Day 37: Long-billed curlew – Numenius
americanus
Length matters
I was hoping that the long-billed
curlew would hold some beak-related record. Unfortunately it has neither the
longest beak (Australian pelican, Pelicanus
conspicillatus) nor the longest beak to body ratio (sword-billed
hummingbird, Ensifera ensifera).
Having said this it is still a very impressive implement! Like the Eurasian
curlew (Numenius arquatus) the
long-billed curlew is able to use it beak to probe deep into the sediment of
salt marshes and mudflats capturing bivalve molluscs and annelid worms.
Visiting these habitats in winter
is (personally) one of the most brilliant wildlife spectacles because there are
so many wader (and other) species milling around, doing what they do best.

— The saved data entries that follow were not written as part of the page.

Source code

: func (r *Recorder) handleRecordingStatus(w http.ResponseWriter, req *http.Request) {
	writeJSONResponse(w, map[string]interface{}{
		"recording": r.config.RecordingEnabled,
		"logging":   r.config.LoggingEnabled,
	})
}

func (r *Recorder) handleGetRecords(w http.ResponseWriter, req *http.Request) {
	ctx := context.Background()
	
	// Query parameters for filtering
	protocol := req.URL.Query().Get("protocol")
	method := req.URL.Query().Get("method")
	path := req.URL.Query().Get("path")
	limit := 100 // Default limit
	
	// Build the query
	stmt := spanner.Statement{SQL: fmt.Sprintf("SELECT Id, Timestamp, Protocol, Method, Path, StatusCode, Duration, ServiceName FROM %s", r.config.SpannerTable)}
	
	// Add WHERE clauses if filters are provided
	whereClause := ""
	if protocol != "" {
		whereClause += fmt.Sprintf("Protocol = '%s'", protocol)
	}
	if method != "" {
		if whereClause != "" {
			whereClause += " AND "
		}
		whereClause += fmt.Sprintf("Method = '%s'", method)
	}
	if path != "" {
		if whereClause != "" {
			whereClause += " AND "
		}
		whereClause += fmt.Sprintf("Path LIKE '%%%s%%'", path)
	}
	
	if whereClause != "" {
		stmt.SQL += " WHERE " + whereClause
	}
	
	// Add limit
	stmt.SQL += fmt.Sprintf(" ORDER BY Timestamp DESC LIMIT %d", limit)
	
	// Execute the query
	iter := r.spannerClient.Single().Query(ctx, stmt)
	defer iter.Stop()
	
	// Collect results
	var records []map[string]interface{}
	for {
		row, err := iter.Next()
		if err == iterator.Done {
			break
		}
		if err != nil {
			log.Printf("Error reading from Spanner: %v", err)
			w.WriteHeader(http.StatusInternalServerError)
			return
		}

Curlews, with the rest of the snipe family (Scolapacidae), provide a much-cited
example of niche differentiation. The sediment of the marshes and mudflats hold
a bonanza of food, various invertebrates distributed through the sediment
column. Different species have adapted to access different levels and thus
different prey sources. We have seen that curlews can probe the deepest; next
comes the godwits (Limosa spp) with
their long, straight bills, then the Tringa
sandpipers such as the redshank and greenshank. At the smaller end of the
spectrum are the Calidris sandpipers
ranging in size from knots to stints. Additionally there are more unusually
specialised birds such as the avocet and waders occupying slightly different
habitats such as the beach-loving sanderling (Calidris alba), the rock-braving purple sandpiper (Calidris maritima) and the pier-friendly
turnstone (Arenaria interpes).
Day 38: Collared pratincole – Glareola
pratincola
One pratincole does not make a summer
I once casually asked my friend to identify the birds on her
top. She said they were swallow but I knew them to be pratincoles (yes, I am an
insufferable know-it-all). Her mistake was an easy one to make because of the
striking convergent evolution. Swallows (Hirundinidae) are aerial insectivores
which use their slender and aerodynamic wings to snatch flying insects from the
air. Well, it turns out that pratincoles do too! I did not know this for sure
before looking into it and I began to second-guess myself when my friend and
ornithological maestro questioned my statement of ecological convergence. Well it seems that, as I predicted, the apparent similarities are not mere coincidence. Like
swallows, pratincoles (Glareola) have
long tapered wings and forked tails which enable them to manoeuvre through the air and grab
insects with their short beaks and wide gapes. The collared pratincole is the
only species to breed mainly in Europe so may be the most familiar. It is a bird of
open country which gives it its name pratincole from the Latin pratum incola which means meadow resident.
The
pratincoles share the family Glareolidae with the coursers (Cursorius
& Rhinoptilus), shore birds much more at home running around then
flying. This is the last family of ‘wader’ that we encounter before we move
onto the charadriiform suborder Lari: the gulls, terns and auks.